[PATCH] KVM: arm64: Don't eagerly teardown the vgic on init error

Wed Oct 9 16:27:46 PDT 2024

On Wed, Oct 09, 2024 at 12:36:32PM -0700, Sean Christopherson wrote:
> On Wed, Oct 09, 2024, Oliver Upton wrote:
> > On Wed, Oct 09, 2024 at 07:36:03PM +0100, Marc Zyngier wrote:
> > > As there is very little ordering in the KVM API, userspace can
> > > instanciate a half-baked GIC (missing its memory map, for example)
> > > at almost any time.
> > > 
> > > This means that, with the right timing, a thread running vcpu-0
> > > can enter the kernel without a GIC configured and get a GIC created
> > > behind its back by another thread. Amusingly, it will pick up
> > > that GIC and start messing with the data structures without the
> > > GIC having been fully initialised.
> > 
> > Huh, I'm definitely missing something. Could you remind me where we open
> > up this race between KVM_RUN && kvm_vgic_create()?

Ah, duh, I see it now. kvm_arch_vcpu_run_pid_change() doesn't serialize
on a VM lock, and kvm_vgic_map_resources() has an early return for
vgic_ready() letting it blow straight past the config_lock.

Then if we can't register the MMIO region for the distributor
everything comes crashing down and a vCPU has made it into the KVM_RUN
loop w/ the VGIC-shaped rug pulled out from under it. There's definitely
another functional bug here where a vCPU's attempts to poke the
distributor wind up reaching userspace as MMIO exits. But we can worry
about that another day.

If memory serves, kvm_vgic_map_resources() used to do all of this behind
the config_lock to cure the race, but that wound up inverting lock
ordering on srcu.

Note to self: Impose strict ordering on GIC initialization v. vCPU
creation if/when we get a new flavor of irqchip.

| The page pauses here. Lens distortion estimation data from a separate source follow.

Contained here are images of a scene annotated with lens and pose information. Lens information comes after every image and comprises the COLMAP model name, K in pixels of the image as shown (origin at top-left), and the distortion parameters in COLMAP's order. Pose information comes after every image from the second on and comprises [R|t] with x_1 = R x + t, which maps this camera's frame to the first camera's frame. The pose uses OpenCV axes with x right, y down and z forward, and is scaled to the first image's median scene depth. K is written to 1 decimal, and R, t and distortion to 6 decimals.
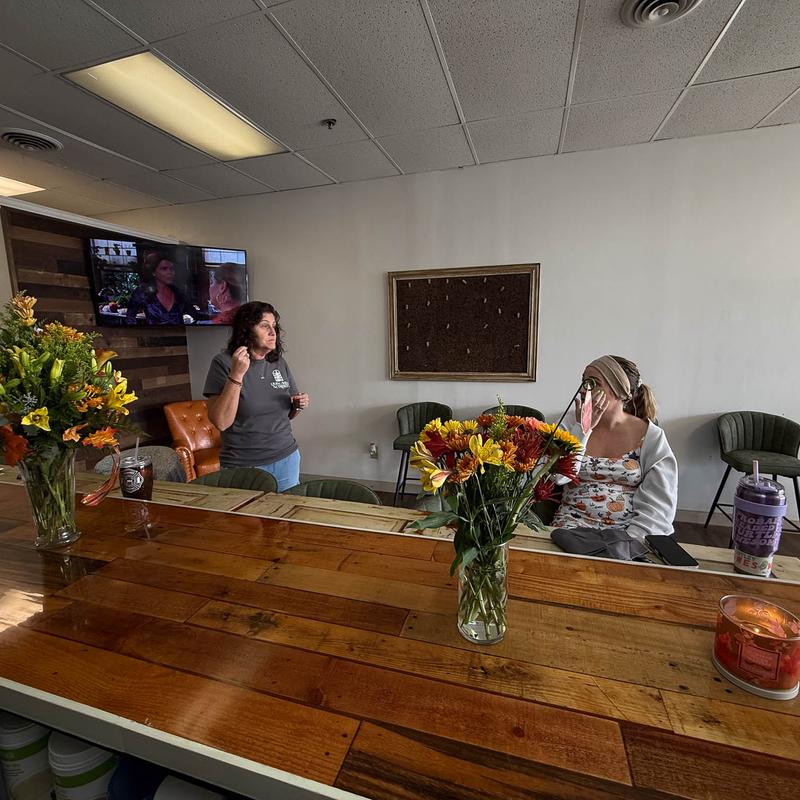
lens RADIAL K [[422.5, 0, 400.0], [0, 422.5, 400.0], [0, 0, 1]] dist [0.002022, 0.000245]
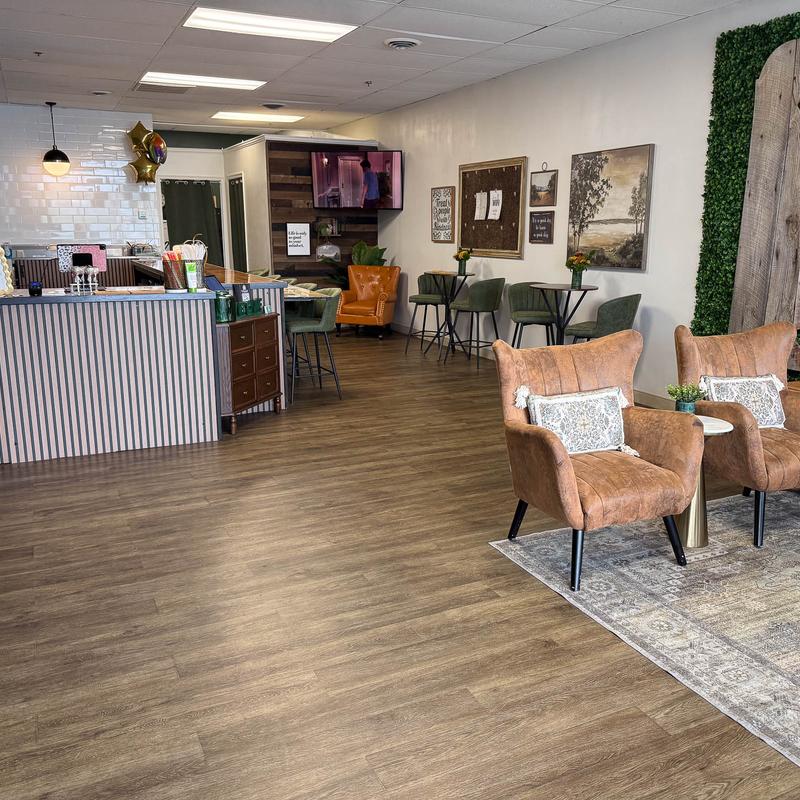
lens RADIAL K [[779.3, 0, 400.0], [0, 779.3, 400.0], [0, 0, 1]] dist [0.074305, -0.029986]
pose [[0.678616, 0.179344, -0.712261, 1.713641], [-0.128792, 0.983762, 0.124998, 0.115593], [0.723113, 0.006908, 0.690695, -0.751597]]
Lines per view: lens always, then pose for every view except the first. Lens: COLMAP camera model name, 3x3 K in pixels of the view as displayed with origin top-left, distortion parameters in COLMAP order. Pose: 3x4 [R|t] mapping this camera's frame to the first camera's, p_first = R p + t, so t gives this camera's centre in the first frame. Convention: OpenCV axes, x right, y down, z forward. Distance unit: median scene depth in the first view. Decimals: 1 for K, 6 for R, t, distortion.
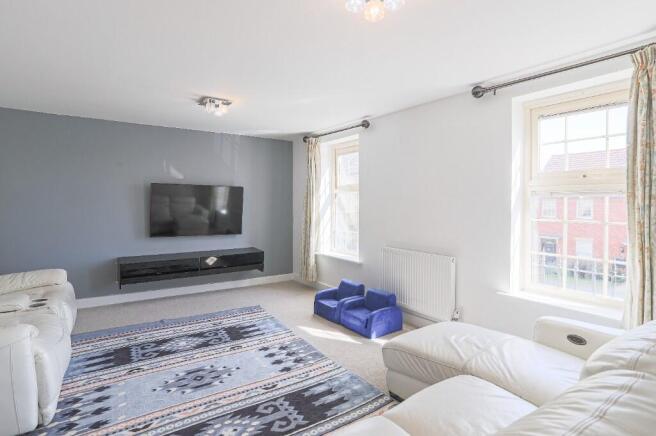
lens RADIAL K [[336.1, 0, 322.6], [0, 336.1, 203.2], [0, 0, 1]] dist [-0.054960, 0.030181]
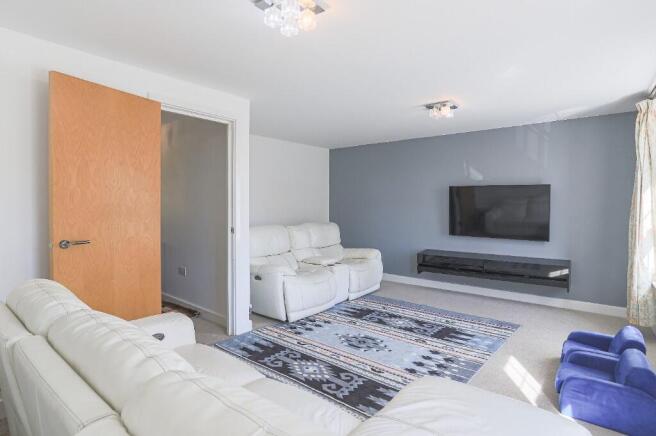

> > I'd thought the fact that the latter takes all the vCPU mutexes and
> > checks if any vCPU in the VM has run would be enough to guard against
> > such a race, but clearly not...
> 
> Any chance that fixing bugs where vCPU0 can be accessed (and run!) before its
> fully online help?

That's an equally gross bug, but kvm_vgic_create() should still be safe
w.r.t. vCPU creation since both hold the kvm->lock in the right spot.
That is, since kvm_vgic_create() is called under the lock any vCPUs
visible to userspace should exist in the vCPU xarray.

The crappy assumption here is kvm_arch_vcpu_run_pid_change() and its
callees are allowed to destroy VM-scoped structures in error handling.

> E.g. if that closes the vCPU0 hole, maybe the vCPU1 case can
> be handled a bit more gracefully?

I think this is about as graceful as we can be. The sorts of screw-ups
that precipitate this error handling may involve stupidity across
several KVM ioctls, meaning it is highly unlikely to be attributable /
recoverable.

-- 
Thanks,
Oliver